SELECTED EXCERPT:
--------------------

A national movement is afoot to remake high schools from teenage holding pens into rigorous, focused and tech-savvy institutions.
Written by ZDNET Editors, Contributor

The high school of the future may look a lot more like the college of today. There is a national movement afoot to reshape high schools into smaller, specialized schools where technology and online learning play a much larger role in classrooms, reports the Arizona Republic.

The smaller, specialized campus model is being touted by business leaders and government who feel that high schools have become complacent and are not closing the opportunity gap between rich and poor students.

"The business community sees this as a matter of crisis," said Susan Carlson of the Arizona Business and Education Coalition. "There is a growing awareness, and we're having to come to the political will that kids have got to be more focused."

The model focuses on small, specialized high schools, bringing back high school career tracks by having students declare majors as early as eight grade, giving students laptops and requiring online courses.

--------------------

RAW DATA:
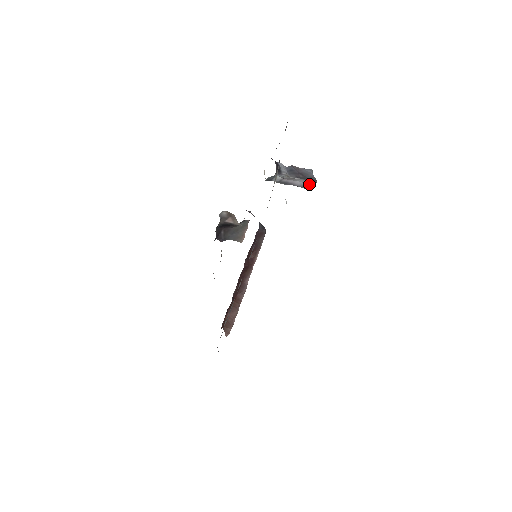
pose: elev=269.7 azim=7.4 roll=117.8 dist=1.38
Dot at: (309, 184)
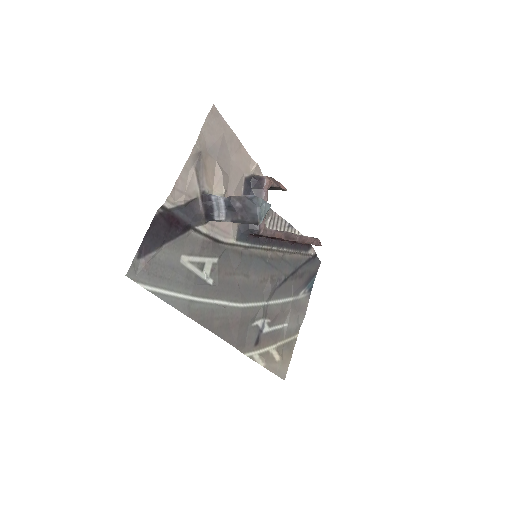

--------------------

PROBLEM TO WORK ON: Extend the article on the push to reshape high schools, starting right after its last sentence, which ends "giving students laptops and requiring online courses."

EXERCISE OUTPUT:
A few recent stories show the cutting edge of the trend: The Gates Foundation's grant of $10.4 million to North Carolina to develop small, rigorous high schools. Florida's new requirement that students declare majors in Grade 8. And Mississippi's proposal that ninth graders take at least one online course.

The proposed changes would drastically change the face of high school, including giving up nostalgic ties to senior-class camaraderie and mass graduation ceremonies, plus retraining teachers and revamping university teacher colleges.

The emphasis would push the brightest students toward more rigorous college level work, and bridge the gap between rich and poor students. Over the last 10 years, too many students leave high school unprepared for the challenges of college and work, which doesn't bode well for the future economy.